Texto da página →
★ ★ ★ ★ ★ ★ ★
Por Douglas Barraqui
“Liberdade, igualdade, fraternidade, individualismo, racionalismo”; Os alicerces da nossa sociedade foram construídos sobre os valores renascentistas, estes por sua vez buscaram entre gregos e romanos sua inspiração. Um desse legados é o “Humanismo Cívico”. Neste breve texto iremos abordar dois autores e o debate que eles fazem a cerca do “Humanismo Cívico” ou “Republicanismo Clássico”: Quentin Skinner, historiador Britânico, e Hans Baron historiador alemão que pesquisou o pensamento político e literatura no Renascimento italiano - sua principal contribuição para a historiografia do período foi a introdução, em 1928, o termo humanismo cívico.
E o que seria o “Humanismo Cívico” ou, como preferem alguns autores, “Republicanismo
Clássico”? é a doutrina segundo a qual a verdadeira natureza do homem se
realiza no engajamento da vida política. Ele tende a ver a vida moderna como
uma degeneração da vida humana, porque está concentrada demais nas idéias de interesse
particular e felicidade individual. Para o “civista”, a verdadeira república é
vivida onde os homens se entendem como cidadãos antes que como indivíduos, onde
se consideram livres quando participam da tomada de decisões, e não quando são
menos coagidos por elas. Trata-se, portanto, “de uma nova filosofia de
engajamento político e da vida ativa”; pautada pelo exercício da prática da
vida cívica (vida pública) e da valorização da vida ativa. Assim, o “Humanismo
Cívico” ou “Republicanismo Clássico” passou a ser um modelo de interpretação da
história do pensamento político moderno.
★ ★ ★ ★ ★ ★ ★
Seção de dados →
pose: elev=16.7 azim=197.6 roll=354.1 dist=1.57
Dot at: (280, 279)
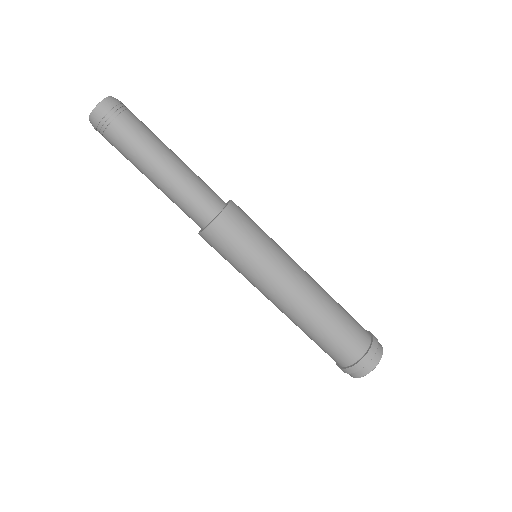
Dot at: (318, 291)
★ ★ ★ ★ ★ ★ ★
Tarefas a cumprir →
**a)** Verta para o inglês esta frase do texto sobre o humanismo cívico: "Assim, o “Humanismo Cívico” ou “Republicanismo Clássico” passou a ser um modelo de interpretação da história do pensamento político moderno."
**b)** Copie do texto sobre o humanismo cívico o trecho que se inicia nas palavras "Por Douglas Barraqui" e termina depois de "termo humanismo cívico.", trocando "historiador Britânico" por "historiador inglês".
O material não desempenha nenhum papel aqui.

Respostas finais →
**a)** Thus, “Civic Humanism” or “Classical Republicanism” became a model for interpreting the history of modern political thought.

**b)**
Por Douglas Barraqui
“Liberdade, igualdade, fraternidade, individualismo, racionalismo”; Os alicerces da nossa sociedade foram construídos sobre os valores renascentistas, estes por sua vez buscaram entre gregos e romanos sua inspiração. Um desse legados é o “Humanismo Cívico”. Neste breve texto iremos abordar dois autores e o debate que eles fazem a cerca do “Humanismo Cívico” ou “Republicanismo Clássico”: Quentin Skinner, historiador inglês, e Hans Baron historiador alemão que pesquisou o pensamento político e literatura no Renascimento italiano - sua principal contribuição para a historiografia do período foi a introdução, em 1928, o termo humanismo cívico.